TASK
Would you give the data below back exactly as it reads?

DATA SUPPLIED
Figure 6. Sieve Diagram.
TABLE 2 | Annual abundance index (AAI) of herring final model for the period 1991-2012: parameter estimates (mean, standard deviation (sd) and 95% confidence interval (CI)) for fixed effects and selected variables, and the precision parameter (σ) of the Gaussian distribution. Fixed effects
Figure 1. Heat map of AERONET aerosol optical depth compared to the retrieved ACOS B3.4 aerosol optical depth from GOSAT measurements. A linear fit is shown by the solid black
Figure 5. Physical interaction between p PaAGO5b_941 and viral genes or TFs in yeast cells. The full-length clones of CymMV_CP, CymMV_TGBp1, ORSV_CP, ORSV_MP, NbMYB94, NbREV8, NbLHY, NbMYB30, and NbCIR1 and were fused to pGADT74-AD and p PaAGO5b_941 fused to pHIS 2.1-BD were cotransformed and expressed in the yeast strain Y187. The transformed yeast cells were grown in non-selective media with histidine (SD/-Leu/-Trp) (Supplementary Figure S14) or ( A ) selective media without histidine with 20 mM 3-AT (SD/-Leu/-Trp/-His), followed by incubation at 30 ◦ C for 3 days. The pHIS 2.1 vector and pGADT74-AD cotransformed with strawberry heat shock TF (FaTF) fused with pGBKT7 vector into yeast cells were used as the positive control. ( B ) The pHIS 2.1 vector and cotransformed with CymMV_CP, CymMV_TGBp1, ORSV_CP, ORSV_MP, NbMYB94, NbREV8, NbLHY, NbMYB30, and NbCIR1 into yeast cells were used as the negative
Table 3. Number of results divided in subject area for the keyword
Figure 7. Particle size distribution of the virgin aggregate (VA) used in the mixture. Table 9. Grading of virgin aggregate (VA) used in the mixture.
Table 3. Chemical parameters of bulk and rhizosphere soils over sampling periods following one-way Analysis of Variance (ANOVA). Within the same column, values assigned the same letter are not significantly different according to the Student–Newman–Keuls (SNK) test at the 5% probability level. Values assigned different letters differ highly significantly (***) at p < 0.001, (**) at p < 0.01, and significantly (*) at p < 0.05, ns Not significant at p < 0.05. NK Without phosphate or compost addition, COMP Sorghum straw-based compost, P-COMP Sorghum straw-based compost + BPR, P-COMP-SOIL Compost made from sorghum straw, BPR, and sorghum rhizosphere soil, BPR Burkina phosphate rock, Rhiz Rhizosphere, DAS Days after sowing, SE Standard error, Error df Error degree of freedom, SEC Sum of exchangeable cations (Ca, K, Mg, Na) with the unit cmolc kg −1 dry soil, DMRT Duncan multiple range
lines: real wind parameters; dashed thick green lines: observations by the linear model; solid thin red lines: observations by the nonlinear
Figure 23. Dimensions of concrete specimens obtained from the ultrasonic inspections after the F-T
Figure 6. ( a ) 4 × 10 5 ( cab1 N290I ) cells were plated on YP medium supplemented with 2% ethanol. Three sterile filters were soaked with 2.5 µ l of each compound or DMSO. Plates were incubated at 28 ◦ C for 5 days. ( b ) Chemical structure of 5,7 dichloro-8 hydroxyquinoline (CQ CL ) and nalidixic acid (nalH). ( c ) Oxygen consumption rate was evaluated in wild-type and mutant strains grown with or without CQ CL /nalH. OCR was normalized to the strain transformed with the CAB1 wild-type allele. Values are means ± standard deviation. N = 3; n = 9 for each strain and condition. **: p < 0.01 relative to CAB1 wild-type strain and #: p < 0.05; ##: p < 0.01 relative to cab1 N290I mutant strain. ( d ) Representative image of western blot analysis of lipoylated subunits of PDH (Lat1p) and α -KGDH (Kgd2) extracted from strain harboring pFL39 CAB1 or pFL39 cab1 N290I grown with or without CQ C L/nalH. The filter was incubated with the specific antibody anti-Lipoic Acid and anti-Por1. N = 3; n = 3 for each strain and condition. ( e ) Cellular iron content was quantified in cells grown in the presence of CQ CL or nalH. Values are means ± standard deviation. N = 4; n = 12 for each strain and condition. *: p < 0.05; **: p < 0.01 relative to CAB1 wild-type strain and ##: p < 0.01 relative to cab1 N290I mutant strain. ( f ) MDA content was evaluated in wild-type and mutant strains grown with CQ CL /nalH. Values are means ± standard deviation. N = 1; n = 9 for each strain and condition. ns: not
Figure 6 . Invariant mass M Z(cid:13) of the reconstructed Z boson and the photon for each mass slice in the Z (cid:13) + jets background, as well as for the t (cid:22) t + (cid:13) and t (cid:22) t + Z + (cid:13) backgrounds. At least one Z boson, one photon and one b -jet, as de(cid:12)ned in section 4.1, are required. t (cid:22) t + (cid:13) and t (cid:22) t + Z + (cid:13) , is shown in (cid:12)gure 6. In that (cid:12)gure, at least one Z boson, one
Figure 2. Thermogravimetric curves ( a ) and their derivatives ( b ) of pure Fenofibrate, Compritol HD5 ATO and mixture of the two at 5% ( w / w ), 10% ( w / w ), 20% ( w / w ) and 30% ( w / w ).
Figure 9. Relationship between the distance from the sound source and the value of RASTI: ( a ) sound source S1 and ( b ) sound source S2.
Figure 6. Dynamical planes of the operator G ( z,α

TASK RESULT
Figure 6. Sieve Diagram.
TABLE 2 | Annual abundance index (AAI) of herring final model for the period 1991-2012: parameter estimates (mean, standard deviation (sd) and 95% confidence interval (CI)) for fixed effects and selected variables, and the precision parameter (σ) of the Gaussian distribution. Fixed effects
Figure 1. Heat map of AERONET aerosol optical depth compared to the retrieved ACOS B3.4 aerosol optical depth from GOSAT measurements. A linear fit is shown by the solid black
Figure 5. Physical interaction between p PaAGO5b_941 and viral genes or TFs in yeast cells. The full-length clones of CymMV_CP, CymMV_TGBp1, ORSV_CP, ORSV_MP, NbMYB94, NbREV8, NbLHY, NbMYB30, and NbCIR1 and were fused to pGADT74-AD and p PaAGO5b_941 fused to pHIS 2.1-BD were cotransformed and expressed in the yeast strain Y187. The transformed yeast cells were grown in non-selective media with histidine (SD/-Leu/-Trp) (Supplementary Figure S14) or ( A ) selective media without histidine with 20 mM 3-AT (SD/-Leu/-Trp/-His), followed by incubation at 30 ◦ C for 3 days. The pHIS 2.1 vector and pGADT74-AD cotransformed with strawberry heat shock TF (FaTF) fused with pGBKT7 vector into yeast cells were used as the positive control. ( B ) The pHIS 2.1 vector and cotransformed with CymMV_CP, CymMV_TGBp1, ORSV_CP, ORSV_MP, NbMYB94, NbREV8, NbLHY, NbMYB30, and NbCIR1 into yeast cells were used as the negative
Table 3. Number of results divided in subject area for the keyword
Figure 7. Particle size distribution of the virgin aggregate (VA) used in the mixture. Table 9. Grading of virgin aggregate (VA) used in the mixture.
Table 3. Chemical parameters of bulk and rhizosphere soils over sampling periods following one-way Analysis of Variance (ANOVA). Within the same column, values assigned the same letter are not significantly different according to the Student–Newman–Keuls (SNK) test at the 5% probability level. Values assigned different letters differ highly significantly (***) at p < 0.001, (**) at p < 0.01, and significantly (*) at p < 0.05, ns Not significant at p < 0.05. NK Without phosphate or compost addition, COMP Sorghum straw-based compost, P-COMP Sorghum straw-based compost + BPR, P-COMP-SOIL Compost made from sorghum straw, BPR, and sorghum rhizosphere soil, BPR Burkina phosphate rock, Rhiz Rhizosphere, DAS Days after sowing, SE Standard error, Error df Error degree of freedom, SEC Sum of exchangeable cations (Ca, K, Mg, Na) with the unit cmolc kg −1 dry soil, DMRT Duncan multiple range
lines: real wind parameters; dashed thick green lines: observations by the linear model; solid thin red lines: observations by the nonlinear
Figure 23. Dimensions of concrete specimens obtained from the ultrasonic inspections after the F-T
Figure 6. ( a ) 4 × 10 5 ( cab1 N290I ) cells were plated on YP medium supplemented with 2% ethanol. Three sterile filters were soaked with 2.5 µ l of each compound or DMSO. Plates were incubated at 28 ◦ C for 5 days. ( b ) Chemical structure of 5,7 dichloro-8 hydroxyquinoline (CQ CL ) and nalidixic acid (nalH). ( c ) Oxygen consumption rate was evaluated in wild-type and mutant strains grown with or without CQ CL /nalH. OCR was normalized to the strain transformed with the CAB1 wild-type allele. Values are means ± standard deviation. N = 3; n = 9 for each strain and condition. **: p < 0.01 relative to CAB1 wild-type strain and #: p < 0.05; ##: p < 0.01 relative to cab1 N290I mutant strain. ( d ) Representative image of western blot analysis of lipoylated subunits of PDH (Lat1p) and α -KGDH (Kgd2) extracted from strain harboring pFL39 CAB1 or pFL39 cab1 N290I grown with or without CQ C L/nalH. The filter was incubated with the specific antibody anti-Lipoic Acid and anti-Por1. N = 3; n = 3 for each strain and condition. ( e ) Cellular iron content was quantified in cells grown in the presence of CQ CL or nalH. Values are means ± standard deviation. N = 4; n = 12 for each strain and condition. *: p < 0.05; **: p < 0.01 relative to CAB1 wild-type strain and ##: p < 0.01 relative to cab1 N290I mutant strain. ( f ) MDA content was evaluated in wild-type and mutant strains grown with CQ CL /nalH. Values are means ± standard deviation. N = 1; n = 9 for each strain and condition. ns: not
Figure 6 . Invariant mass M Z(cid:13) of the reconstructed Z boson and the photon for each mass slice in the Z (cid:13) + jets background, as well as for the t (cid:22) t + (cid:13) and t (cid:22) t + Z + (cid:13) backgrounds. At least one Z boson, one photon and one b -jet, as de(cid:12)ned in section 4.1, are required. t (cid:22) t + (cid:13) and t (cid:22) t + Z + (cid:13) , is shown in (cid:12)gure 6. In that (cid:12)gure, at least one Z boson, one
Figure 2. Thermogravimetric curves ( a ) and their derivatives ( b ) of pure Fenofibrate, Compritol HD5 ATO and mixture of the two at 5% ( w / w ), 10% ( w / w ), 20% ( w / w ) and 30% ( w / w ).
Figure 9. Relationship between the distance from the sound source and the value of RASTI: ( a ) sound source S1 and ( b ) sound source S2.
Figure 6. Dynamical planes of the operator G ( z,α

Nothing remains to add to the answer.